**WORK INSTRUCTIONS:**
1. Update the stretch of the article on writing after hours from "Even if you don’t" through "funny that way.", putting "manager" in place of "boss".
2. Could you continue the article on writing after hours, picking up right after its last sentence?

**SELECTED TEXT:**
## Start

John Grisham, PD James, Stephen King … welcome to the famous, infamous and unknown writers who are, or were, writing after hours. You might just be starting off as a writer, or you might be a spot in the distance already, but writing after hours invariably brings its own challenges.
Value Your Relationships
Ask after-hours writers what they would really value, and it would probably be more hours in a day. Why, oh why do humans need to sleep? You are welcome to ask the question, but not to shorten your sleeping time … it just doesn’t work.
If you have a family, you have to honour that and make sure that you don’t steal family time to work on your dream. It’s just not fair. Family comes first. But family should also support you in your dream, especially when a deadline looms.
What about the singles? Being single doesn’t mean you don’t have relationships. You have friends, family, maybe a possible loved one. Again, don’t follow your dream and cut yourself off from people. The whole point of writing is being human and experiencing all the complicated relationships that go with being part of a group.
The great African concept of “Ubuntu” captures it well: “A person is a person through people.” As a writer there is no way that you can isolate yourself from people. In fact, if you are solo, you need to make sure that you mingle, because writing is a solo performance, but the content you are creating comes from the crowd.
Don’t Cheat Your Boss
It is very tempting to “steal a bit of time” at work to “work on your writing”. More so if you have an office job, but if you work away from a computer, you can still steal time to think about your plot or your next blog.
Don’t do it.
Even if you don’t feel a great love for your boss, cheating him or her has a way of coming back and biting you in the buttocks. Life is funny that way.
That’s not to say that you have to spend your teatimes gossiping about last night’s soapies with colleagues. No – those few minutes can happily be spent on writing, or thinking about writing. And don’t tell me you won’t be able to plot out a next chapter during your lunch hour.
But, just like school, when the bell goes, and you are back in “class” – pay attention.
Use Odd Times for Odd Jobs
Think about the time you spend traveling to and from work. Maybe you could catch a bus or a train and rather use the time thinking up a great storyline? Because you cannot do it driving in rush hour traffic, except if you are part of a lift club or have a chauffeur (if so … how can you afford him?).
What about the delightful time you spend waiting in line at the doctor or the bank or your child’s school?
Odd moments such as these are great for taking out the notebook (which writers always have available) and creating an outline, or writing down ideas, or snatches of conversation, or planning an eBook. Whatever takes your fancy. Don’t waste these golden minutes and then steal them from your family or your job.
You Really Need a Plan
It is a well-known fact that the world consists of planners and doers … well, well-known in most popular magazines, maybe. Because it is not important if you are not a “planner”. If you want to write after hours and not cause chaos at work or at home, you had better start learning the basic skill of planning your time.
When do you like to write? Are you a lark or a night owl? If you have a family, you might have less of a choice. The evenings are theirs, not yours. This is really important if you have children, but no less so if you have a spouse.
So, even if you are not a “morning person”, you might have little choice but waking up early, drinking a triple espresso, and getting to work before the house wakes up.
Or, you could do this once everyone has gone to bed … but that might not be too great for your love life.

## End

**RECORD SET:**
## Start

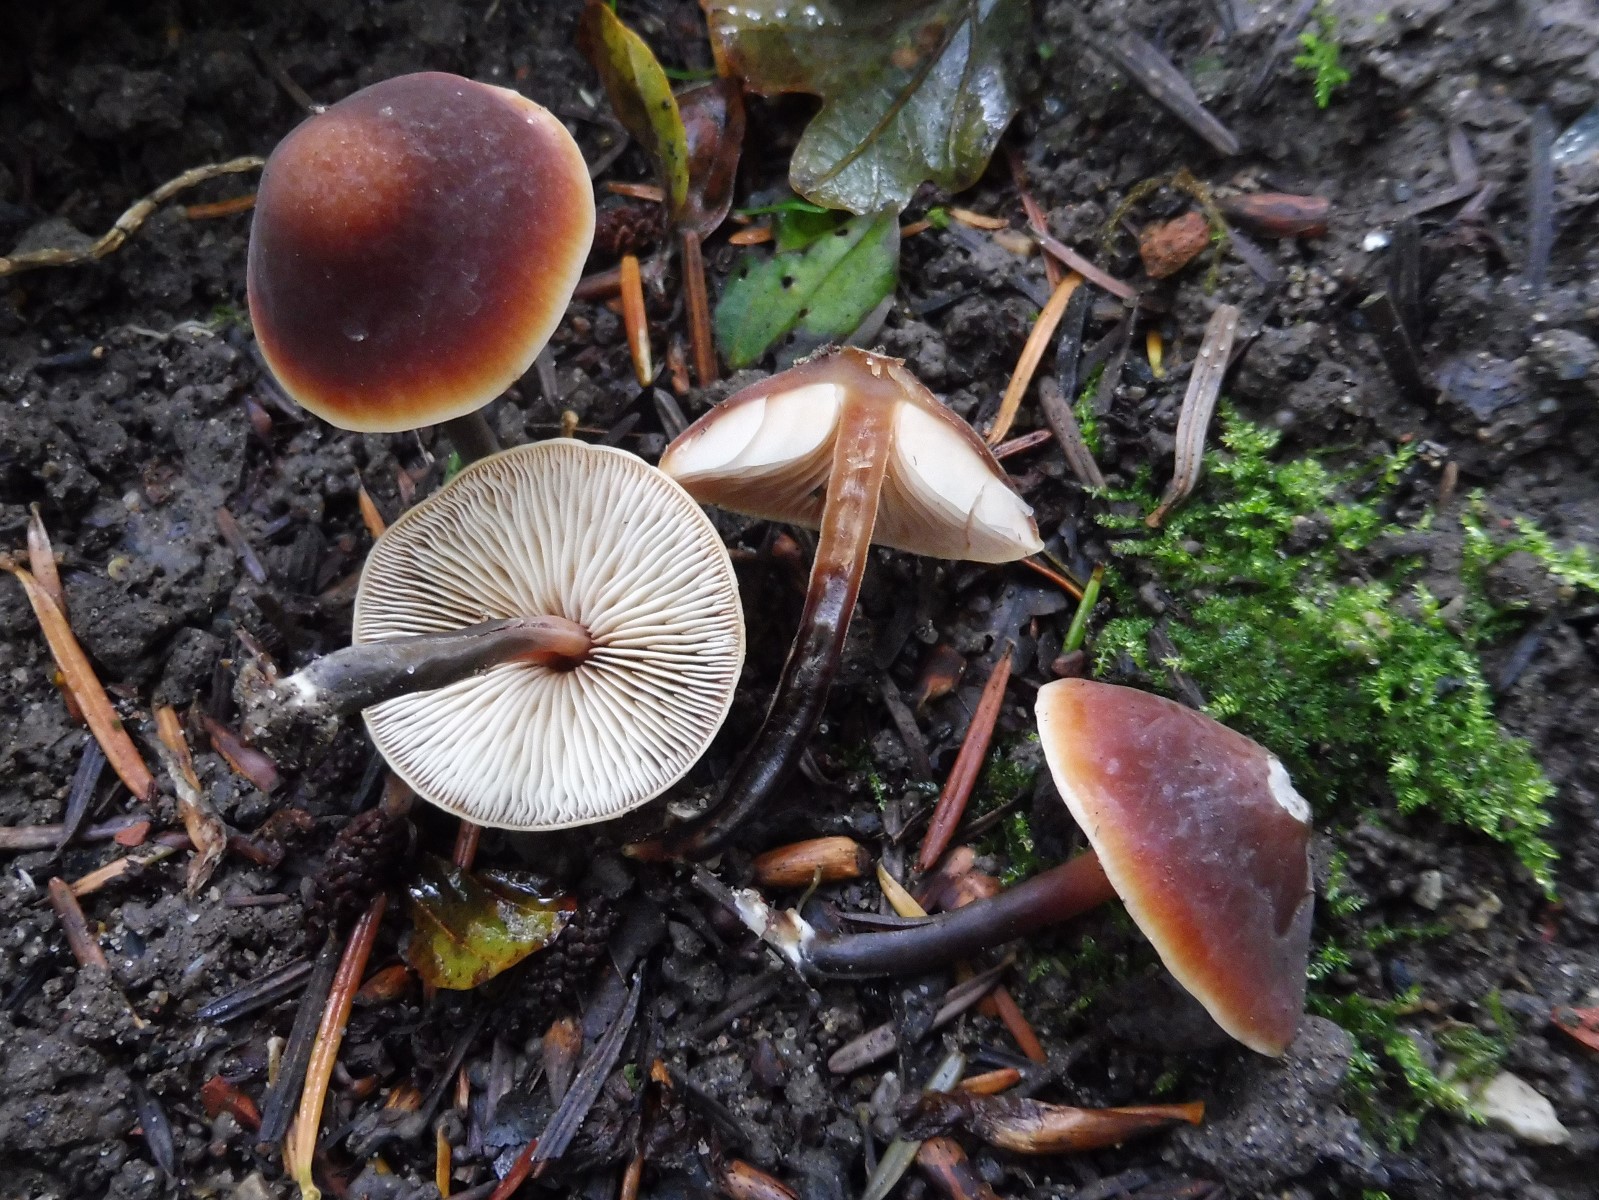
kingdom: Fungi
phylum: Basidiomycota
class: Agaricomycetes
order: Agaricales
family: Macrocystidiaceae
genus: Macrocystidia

## End

**ANSWERS TO EACH TASK:**
1.
Even if you don’t feel a great love for your manager, cheating him or her has a way of coming back and biting you in the buttocks. Life is funny that way.

2.
Or you could schedule blocks of time: Monday and Wednesdays are my writing times.
Or: every second weekend I get to spend the whole Saturday writing, and the whole Sunday with my loved ones.
Whatever works for you. But make it a routine, so that everyone knows what to expect. And have trade-offs: If I have to go out to a spouse’s function on one of my “writing evenings”, I get to move it on to the next day.
Make Some Hard Choices
If you are serious about “this writing thing”, then it is something your friends and family should know and respect. And if they don’t respect it, well, at least they should know about it.
When you make decisions to write, rather than have fun with them, they should understand why this is so important to you. But you can, on occasion, choose to have fun with them and sacrifice your writing. As long as everyone knows that you are giving up something important to spend time with them and that this is a special occasion, not a regular occurrence.
If you really want to make it as a writer, you will learn pretty soon that boozing the previous evening generally doesn’t make you hyper-excited about writing the next morning. Fitzgerald and Hemingway are great examples to follow in terms of their writing, but not their lifestyles so much.
Use a Chunk to Organise
Use one of your chunks of time to organise everything for the following days. When the next chunk of time comes up, you can simply sit down and start writing.
Call it what you will: research time, mindmapping, outlining – but schedule time to do only that, so that you don’t have to do bits and pieces while you could have been simply writing.
See your writing time as something special and make it easier for yourself to start once you sit down to write. Don’t waste time getting things or organising something or making coffee or even waiting for the computer to start up.
For instance, if you like to have a cup of coffee steaming as you crack your knuckles before touchdown on the keyboard, then by all means, set out the coffee things the night before.
Of, if your computer isn’t on all the time, switch it on, make the coffee and come back with the screen ready and the cursor winking happily at you.
Because you have little time, the lost minutes spent organising things and setting out things and switching on things and “getting ready” adds up to that horrible point where you are on a roll and you have to stop because everyone is up and about and the porridge is getting cold, dear.
When you write, don’t feel guilty because you are not spending time with your family or friends. When you spend time with your family or friends, don’t feel irritated because you could be writing.
When you are working at your day job, don’t think of writing. When you are writing, don’t think of your day job.
Just plan ahead and enjoy the moment as long as it lasts.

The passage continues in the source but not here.